Frank McKenna said ILS has recently received word from the Export-Import Bank of the Russian Federation, Eximbank, that it will provide loan-guarantee support for ILS customers seeking such backing.

McLean, Va.-based ILS is owned by Khrunichev of Moscow, which is prime contractor for the heavy-lift Proton rockets that ILS sells to commercial customers.

Export-credit agency financing has become an increasingly prevalent feature of capital spending programs not only of startup satellite ventures, but also of some of the more established and wealthy operators.
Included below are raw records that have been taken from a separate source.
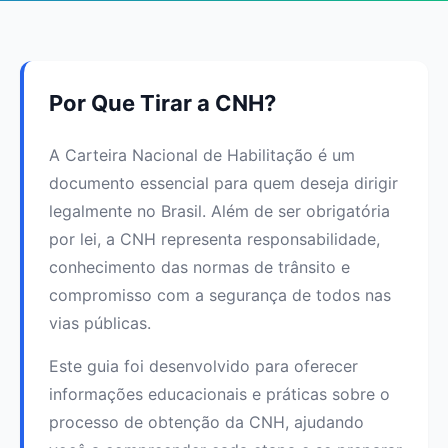
Por Que Tirar a CNH?
A Carteira Nacional de Habilitação é um
documento essencial para quem deseja dirigir
legalmente no Brasil. Além de ser obrigatória
por lei, a CNH representa responsabilidade,
conhecimento das normas de trânsito e
compromisso com a segurança de todos nas
vias públicas.
Este guia foi desenvolvido para oferecer
informações educacionais e práticas sobre o
processo de obtenção da CNH, ajudando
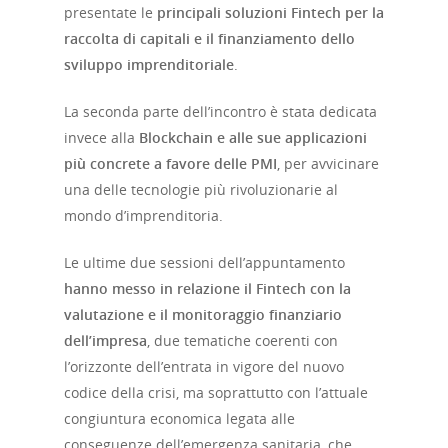
presentate le
principali soluzioni Fintech per la
raccolta di capitali e il finanziamento dello
sviluppo imprenditoriale
.
La seconda parte dell’incontro è stata dedicata
invece alla
Blockchain e alle sue applicazioni
più concrete a favore delle PMI
, per avvicinare
una delle tecnologie più rivoluzionarie al
mondo d’imprenditoria.
Le ultime due sessioni dell’appuntamento
hanno messo in relazione il Fintech con la
valutazione e il monitoraggio finanziario
dell’impresa
, due tematiche coerenti con
l’orizzonte dell’entrata in vigore del nuovo
codice della crisi, ma soprattutto con l’attuale
congiuntura economica legata alle
conseguenze dell’emergenza sanitaria, che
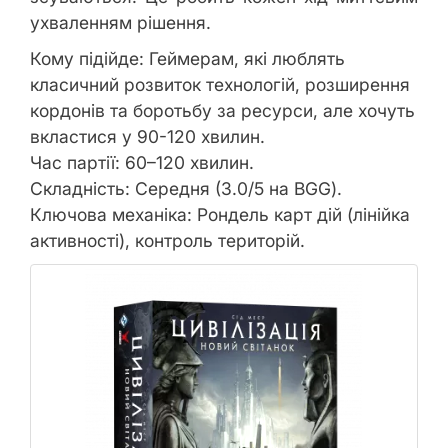
ухваленням рішення.
Кому підійде: Геймерам, які люблять
класичний розвиток технологій, розширення
кордонів та боротьбу за ресурси, але хочуть
вкластися у 90-120 хвилин.
Час партії: 60–120 хвилин.
Складність: Середня (3.0/5 на BGG).
Ключова механіка: Рондель карт дій (лінійка
активності), контроль територій.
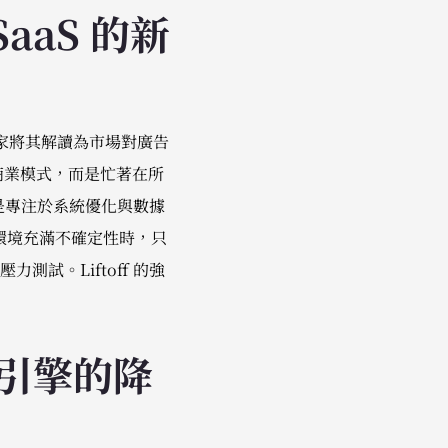
aS 的新
察家將其解讀為市場對廣告
 的商業模式，而是忙著在所
，而是專注於系統優化與數據
環境充滿不確定性時，只
試。Liftoff 的強
薦引擎的降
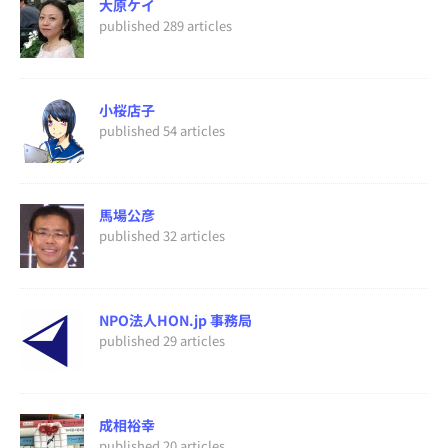
大原ケイ
published 289 articles
小桜店子
published 54 articles
馬場公彦
published 32 articles
NPO法人HON.jp 事務局
published 29 articles
成相裕幸
published 20 articles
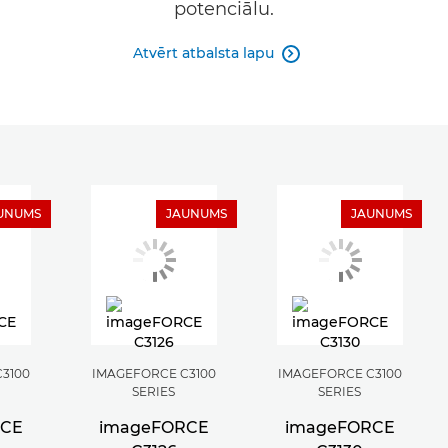
potenciālu.
Atvērt atbalsta lapu

UNUMS
JAUNUMS
JAUNUMS
3100
IMAGEFORCE C3100
IMAGEFORCE C3100
SERIES
SERIES
RCE
imageFORCE
imageFORCE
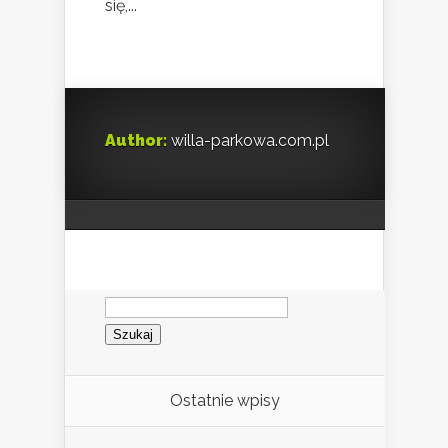
się,...
Author:
willa-parkowa.com.pl
Szukaj:
Ostatnie wpisy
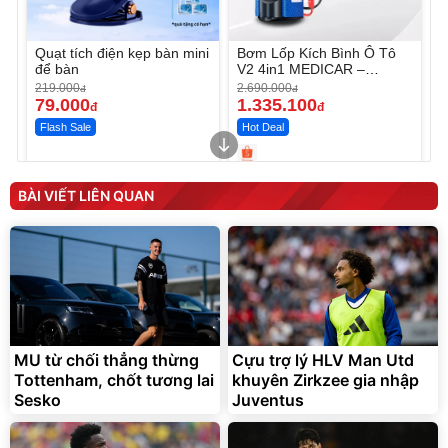
Quạt tích điện kẹp bàn mini
Bơm Lốp Kích Bình Ô Tô
để bàn
V2 4in1 MEDICAR –
12.000mAh
219.000
2.690.000
đ
đ
79.000
1.335.100
đ
đ
Flash Sale
Hot Deal
Unmute
Unmute
Máy ép chậm trái cây
Máy rửa xe cầm tay xịt rửa
BÀI VIẾT LIÊN QUAN
Elmich JEE 1855OL
cao áp có tạo bọt tuyết
3.000.000
đ
2.143.650
399.000
đ
đ
Flash Sale
Đã bán nhiều
MU từ chối thẳng thừng
Cựu trợ lý HLV Man Utd
Tottenham, chốt tương lai
khuyên Zirkzee gia nhập
Sesko
Juventus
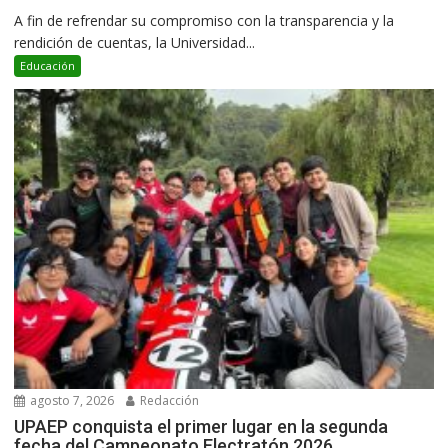
A fin de refrendar su compromiso con la transparencia y la
rendición de cuentas, la Universidad...
Educación
agosto 7, 2026
Redacción
UPAEP conquista el primer lugar en la segunda
fecha del Campeonato Electratón 2026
In 2010, Hughes Communications of Germantown, Md., selected Europe’s Arianespace launch consortium over ILS for the launch of its 6,100-kilogram Jupiter broadband satellite. Key to the contract was the loan-guarantee support of France’s Coface export-credit agency, which covered up to 85 percent of a $115 million loan Hughes took out to finance the launch.
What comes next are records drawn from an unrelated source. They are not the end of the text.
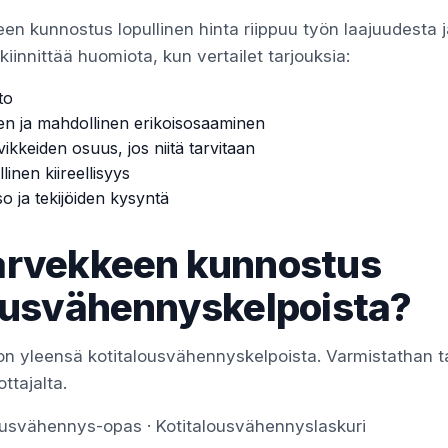
en kunnostus lopullinen hinta riippuu työn laajuudesta 
iinnittää huomiota, kun vertailet tarjouksia:
to
en ja mahdollinen erikoisosaaminen
vikkeiden osuus, jos niitä tarvitaan
linen kiireellisyys
so ja tekijöiden kysyntä
arvekkeen kunnostus
ousvähennyskelpoista?
on yleensä kotitalousvähennyskelpoista. Varmistathan t
ottajalta.
lousvähennys-opas
·
Kotitalousvähennyslaskuri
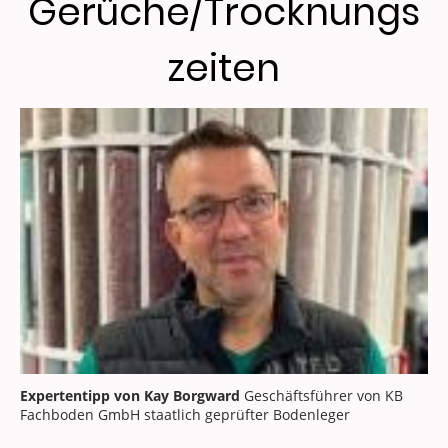
Gerüche/Trocknungs
zeiten
Expertentipp von Kay Borgward
Geschäftsführer von KB
Fachboden GmbH staatlich geprüfter Bodenleger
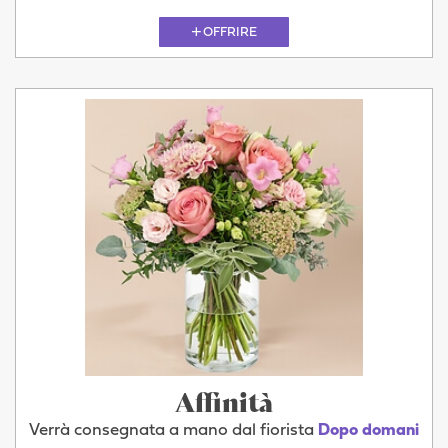
OFFRIRE
Affinità
Verrà consegnata a mano dal fiorista
Dopo domani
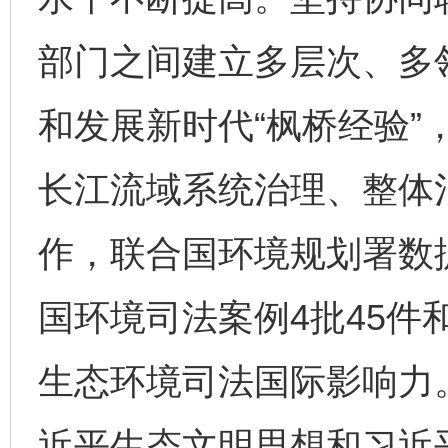
部门之间建立多层次、多领
和发展新时代“枫桥经验”
长江流域系统治理、整体
作，联合国环境规划署数
国环境司法案例4批45件
生态环境司法国际影响力
近平生态文明思想和习近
Briefing reporters in Washington during the Satellite 2011 conference, McKenna said ILS was stung by the loss of the Jupiter contract and that it was “solely due to the [Coface] backing.”

McKenna said that while he is concerned that export-credit agency backing can distort the market by keeping alive companies and projects that otherwise would fail, he is aware that access to low-interest loans made available by these agencies is a reality in today’s commercial satellite market.

McKenna said ILS has not yet had occasion to use Eximbank support in a commercial bid, and that he expects it will be used only rarely.

“We will use it only on a selective basis,” McKenna said. “But it is now available to us.”

Peter B. de Selding was the Paris bureau chief for SpaceNews.